Spirit of Stonehill's Faculty
When I returned to Stonehill after grad school as a member of the faculty, the same spirit was still alive. Frank Ryan and Chet Raymo were talking about Heuristic Studies; Nancy Carrigg was holding seminars on Heidegger in her home; Bob Goulet led the Gouletians who argued over critical theory in the faculty room; and Jim Kenneally was insisting that we take Women’s History seriously. The students closed down the College in protest over the Vietnam War and held “teach- ins” at which they debated American Foreign Policy.

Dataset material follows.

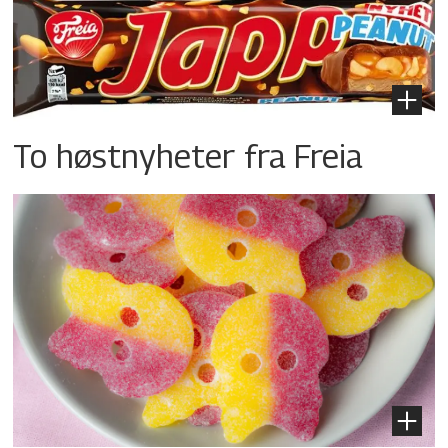
To høstnyheter fra Freia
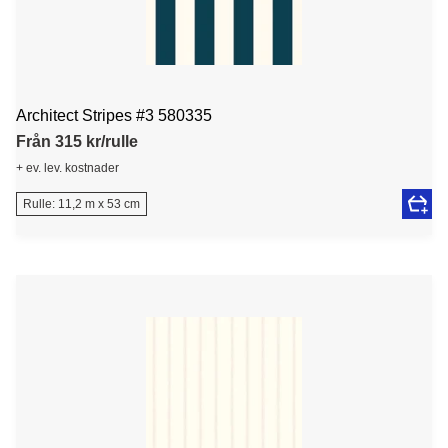
Architect Stripes #3 580335
Från 315 kr/rulle
+ ev. lev. kostnader
Rulle: 11,2 m x 53 cm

Boston’s Channel Five reported the News at Five O’Clock at which the reporter spoke of his amazement at the heated debates that he witnessed at Stonehill. “A student rose and spoke passionately against the war, and the entire student body applauded; then another student rose and spoke passionately in defense of the war, and the entire student body applauded.” He had never seen such affable yet articulate students. Bill Braun, Assistant Dean of Students, founded the Living Learning Center at the seminary on the edge of campus where “The Making of the Person,” the motto on the flags that now line the roads at Stonehill, was taken very seriously. The years went by, and I never noticed.
Then and Now
Now, when I drive onto campus, I cannot miss the College. In every direction I look, it is everywhere around me. Where once there were only woods, swamps, un-mowed fields and our milking shed, there are now beautiful buildings that express a coherent style. I am in a daze as I walk around campus aware of what was then and is now. If anyone had said to me that first morning that I crawled in the grass at the foot of the hill to avoid Father Boland’s wrath, “look around, in seventy years this entire estate will be covered with seventy buildings,“ I would not have believed it. I am happy that I did not believe the doctor who thought it would be better to seek a future in a place with greater promise. So now I wonder what the next seventy years will bring. Will our hundreds of acres be enough to hold it all? I confess to exaggeration, but when you are dazed you get that way.